PROBLEM DETAILS => Report every line in the records below that holds the word "wrist".

··· DATA EXTRACT

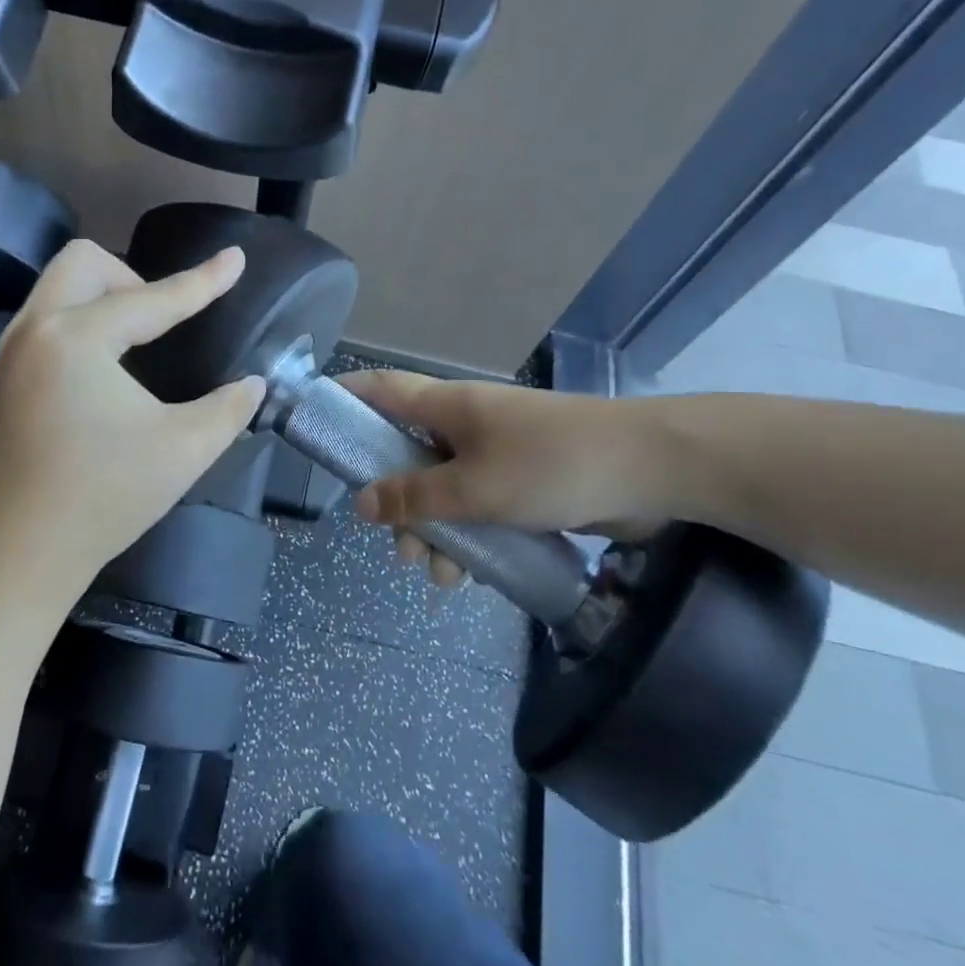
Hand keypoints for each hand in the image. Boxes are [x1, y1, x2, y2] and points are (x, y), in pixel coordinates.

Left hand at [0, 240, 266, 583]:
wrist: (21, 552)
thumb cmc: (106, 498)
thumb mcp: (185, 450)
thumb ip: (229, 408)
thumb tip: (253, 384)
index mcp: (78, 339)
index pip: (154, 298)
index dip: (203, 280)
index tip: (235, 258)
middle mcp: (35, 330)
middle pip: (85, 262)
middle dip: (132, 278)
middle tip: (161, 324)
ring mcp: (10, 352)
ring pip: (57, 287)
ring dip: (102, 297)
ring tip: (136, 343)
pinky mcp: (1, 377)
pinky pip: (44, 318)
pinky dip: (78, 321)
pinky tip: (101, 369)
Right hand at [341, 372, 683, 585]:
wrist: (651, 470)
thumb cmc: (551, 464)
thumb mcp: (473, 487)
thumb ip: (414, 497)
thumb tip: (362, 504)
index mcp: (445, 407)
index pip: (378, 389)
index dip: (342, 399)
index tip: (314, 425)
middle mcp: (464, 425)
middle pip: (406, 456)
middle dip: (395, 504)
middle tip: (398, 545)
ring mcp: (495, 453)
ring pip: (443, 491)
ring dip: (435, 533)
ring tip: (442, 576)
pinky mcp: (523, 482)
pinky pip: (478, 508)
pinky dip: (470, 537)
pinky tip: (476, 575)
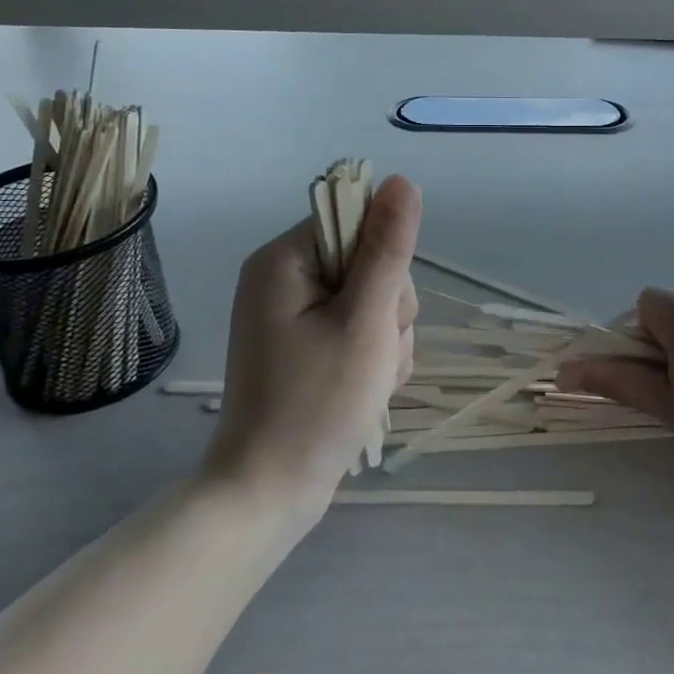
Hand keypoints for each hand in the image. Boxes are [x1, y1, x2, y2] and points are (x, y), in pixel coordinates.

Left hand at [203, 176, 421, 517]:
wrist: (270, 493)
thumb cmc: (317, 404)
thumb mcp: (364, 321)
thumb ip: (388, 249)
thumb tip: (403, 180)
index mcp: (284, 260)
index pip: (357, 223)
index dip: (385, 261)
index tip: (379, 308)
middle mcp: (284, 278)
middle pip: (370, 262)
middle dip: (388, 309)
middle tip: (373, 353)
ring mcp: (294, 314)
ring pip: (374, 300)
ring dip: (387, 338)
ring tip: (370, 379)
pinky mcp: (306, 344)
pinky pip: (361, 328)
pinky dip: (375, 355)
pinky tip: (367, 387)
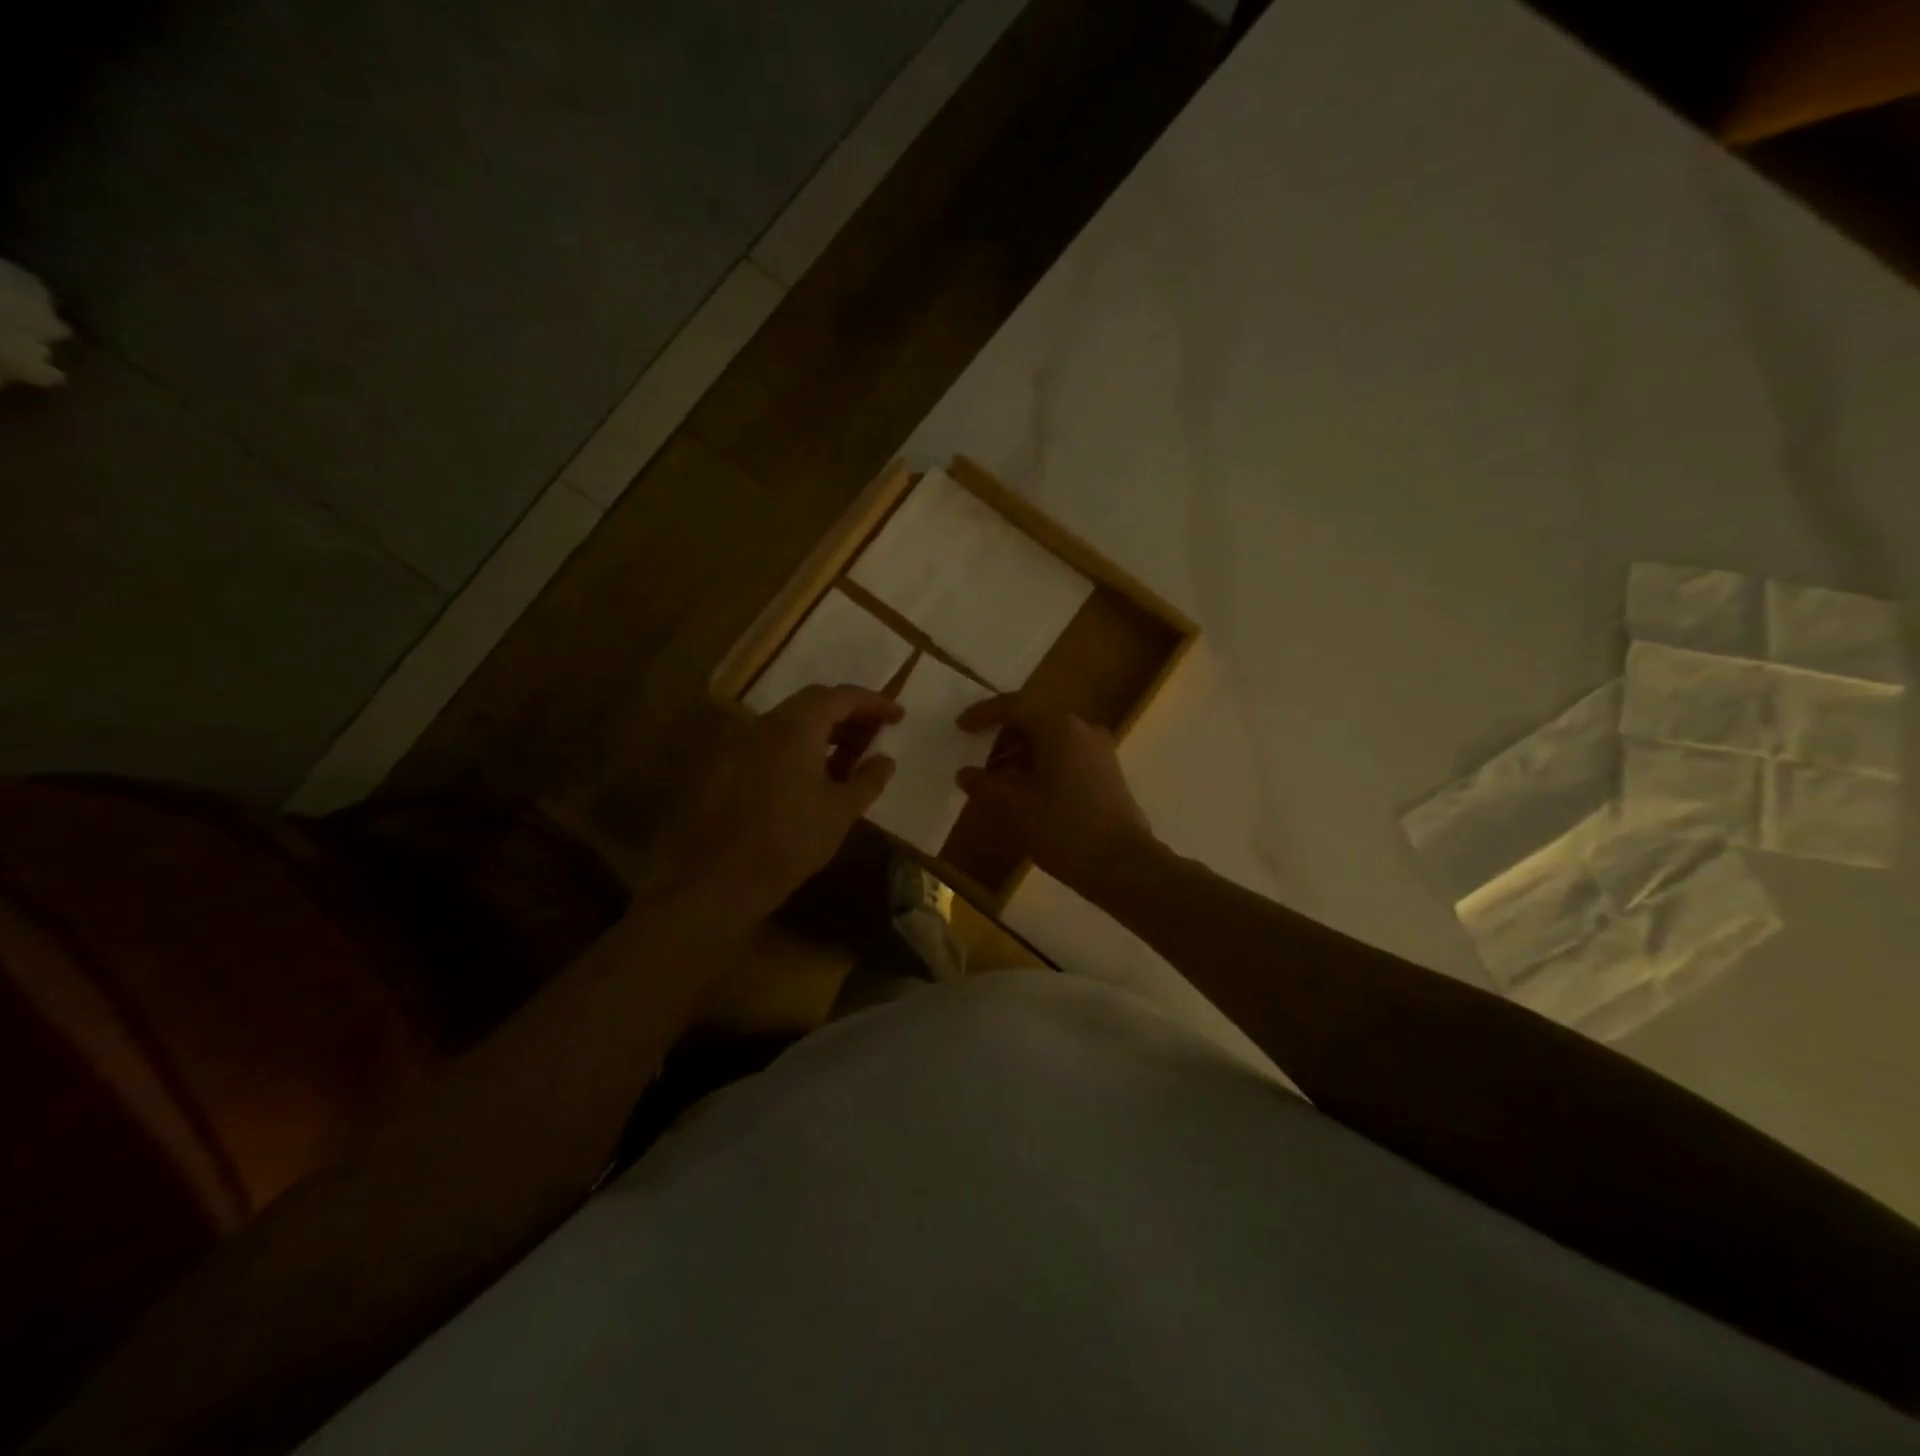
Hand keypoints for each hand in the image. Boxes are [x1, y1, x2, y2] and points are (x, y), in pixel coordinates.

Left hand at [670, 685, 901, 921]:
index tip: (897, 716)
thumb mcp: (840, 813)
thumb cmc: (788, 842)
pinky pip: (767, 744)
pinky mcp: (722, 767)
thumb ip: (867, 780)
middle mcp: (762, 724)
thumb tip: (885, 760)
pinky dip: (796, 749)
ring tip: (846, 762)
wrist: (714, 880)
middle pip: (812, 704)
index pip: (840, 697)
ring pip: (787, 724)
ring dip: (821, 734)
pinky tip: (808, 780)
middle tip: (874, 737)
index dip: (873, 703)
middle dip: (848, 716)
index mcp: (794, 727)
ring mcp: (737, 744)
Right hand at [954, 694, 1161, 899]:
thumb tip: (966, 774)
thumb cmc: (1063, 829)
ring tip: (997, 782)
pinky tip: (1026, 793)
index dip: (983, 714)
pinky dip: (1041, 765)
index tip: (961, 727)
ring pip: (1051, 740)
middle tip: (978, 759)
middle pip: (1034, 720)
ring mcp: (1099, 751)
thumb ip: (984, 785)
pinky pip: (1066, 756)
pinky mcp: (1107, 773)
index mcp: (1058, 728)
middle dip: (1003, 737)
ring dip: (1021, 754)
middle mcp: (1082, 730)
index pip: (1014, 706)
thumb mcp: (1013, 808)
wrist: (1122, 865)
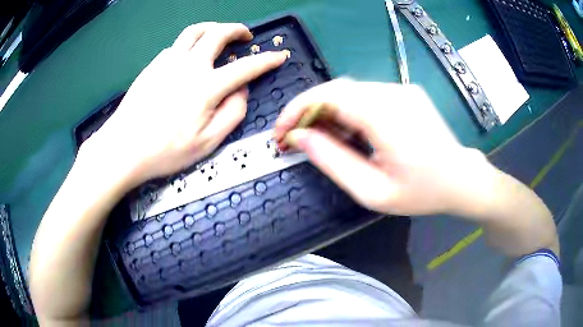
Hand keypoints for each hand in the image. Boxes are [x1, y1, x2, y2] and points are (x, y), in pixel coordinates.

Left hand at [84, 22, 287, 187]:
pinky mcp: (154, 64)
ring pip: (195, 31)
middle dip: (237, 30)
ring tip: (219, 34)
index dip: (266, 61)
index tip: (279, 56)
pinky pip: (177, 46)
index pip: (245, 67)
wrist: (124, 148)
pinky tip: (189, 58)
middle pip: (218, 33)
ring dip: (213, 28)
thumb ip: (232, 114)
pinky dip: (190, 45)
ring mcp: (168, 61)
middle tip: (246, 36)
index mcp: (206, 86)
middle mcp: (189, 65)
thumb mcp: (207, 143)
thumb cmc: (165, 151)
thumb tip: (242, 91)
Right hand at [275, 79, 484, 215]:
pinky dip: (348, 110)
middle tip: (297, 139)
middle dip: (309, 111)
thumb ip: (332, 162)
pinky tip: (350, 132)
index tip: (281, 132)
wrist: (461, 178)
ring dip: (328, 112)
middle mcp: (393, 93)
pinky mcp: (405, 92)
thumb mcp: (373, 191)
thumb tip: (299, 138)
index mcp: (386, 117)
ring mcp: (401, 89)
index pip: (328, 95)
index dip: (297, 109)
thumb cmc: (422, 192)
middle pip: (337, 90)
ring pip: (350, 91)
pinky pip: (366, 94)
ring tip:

······

RESPONSE TO THIS EXERCISE =>
wrist: (21, 552)
wrist: (651, 470)
wrist: (270, 493)
wrist: (714, 880)
wrist: (1122, 865)
wrist: (124, 148)
wrist: (461, 178)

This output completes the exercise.